Ammonia, lactate and blood gases: a user's guide

Basic biochemical tests are frequently obtained in acutely unwell neonates and children, as well as in some elective situations. Correct interpretation is essential in identifying rare inherited primary metabolic disorders, but secondary causes of hyperammonaemia, elevated blood lactate or acid-base derangement are more common and require appropriate treatment of the underlying cause. Ammonia is the waste product of protein metabolism and is highly toxic. Ammonia should be measured in any sick neonate, and in children with unexplained encephalopathy. Further testing is needed to determine if it is secondary to other factors, or due to a primary metabolic disorder affecting urea cycle function. Specific treatment should be instigated urgently to avoid long term neurological sequelae. Lactate elevation indicates anaerobic respiration and is often secondary to hypoxia or poor tissue perfusion but can indicate a metabolic disorder affecting mitochondrial function or energy metabolism.

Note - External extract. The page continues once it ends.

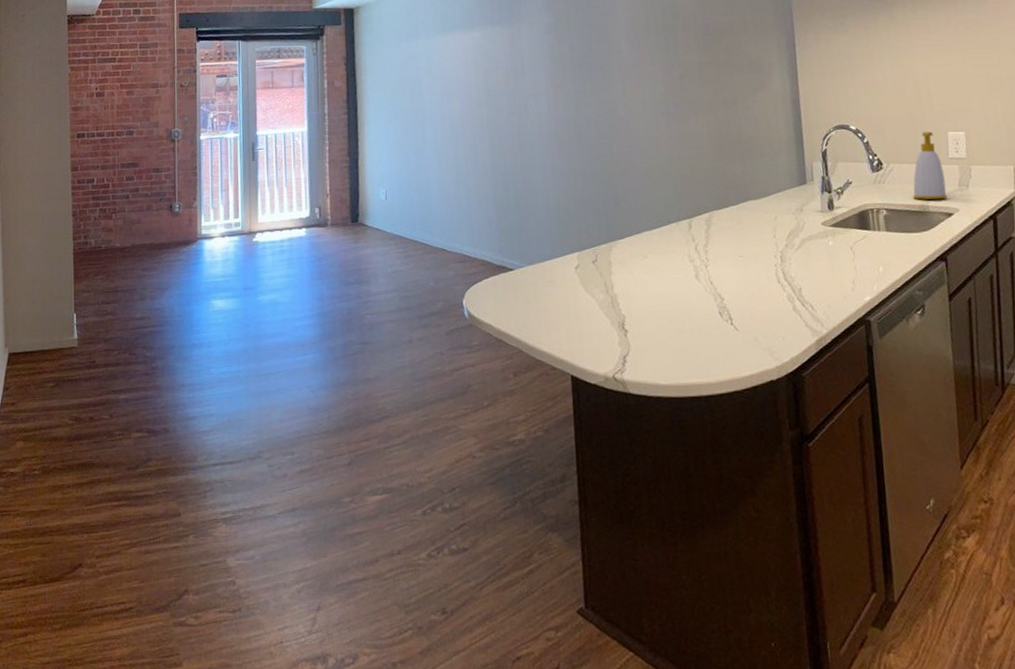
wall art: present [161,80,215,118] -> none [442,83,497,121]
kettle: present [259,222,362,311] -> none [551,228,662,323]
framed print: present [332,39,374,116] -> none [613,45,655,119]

Blood gas analysis to review acid-base status is a critical test in any sick neonate or child, and correct interpretation will indicate if there is a respiratory or metabolic basis. A metabolic acidosis with elevated anion gap may indicate a primary metabolic disorder. These tests can help identify patients who may have a primary metabolic disorder, and management should be discussed urgently with a specialist metabolic centre.